**EXERCISE DATA:**
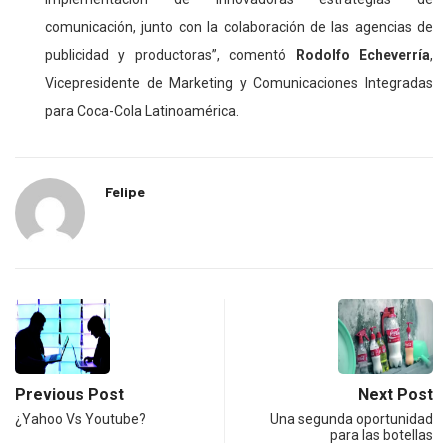
comunicación, junto con la colaboración de las agencias de
publicidad y productoras”, comentó
Rodolfo Echeverría
,
Vicepresidente de Marketing y Comunicaciones Integradas
para Coca-Cola Latinoamérica.
Felipe
Previous Post
Next Post
¿Yahoo Vs Youtube?
Una segunda oportunidad
para las botellas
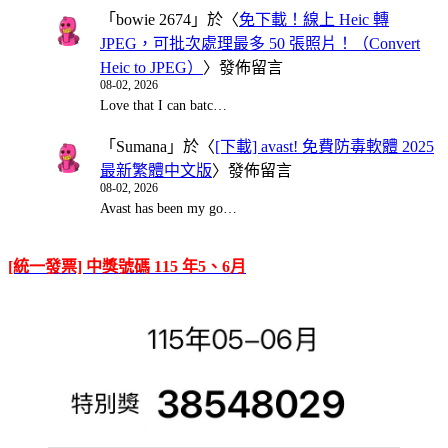
「
bowie 2674
」於〈
免下載！線上 Heic 轉
JPEG，可批次處理最多 50 張照片！（Convert
Heic to JPEG）
〉發佈留言
08-02, 2026
Love that I can batc…
「
Sumana
」於〈
[下載] avast! 免費防毒軟體 2025
最新繁體中文版
〉發佈留言
08-02, 2026
Avast has been my go…
[統一發票] 中獎號碼 115 年5、6月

**EXERCISE BRIEF:**
Whenever a line of the data above includes the word "para", copy that line.

**ANSWER TO THIS TASK:**
para Coca-Cola Latinoamérica.
para las botellas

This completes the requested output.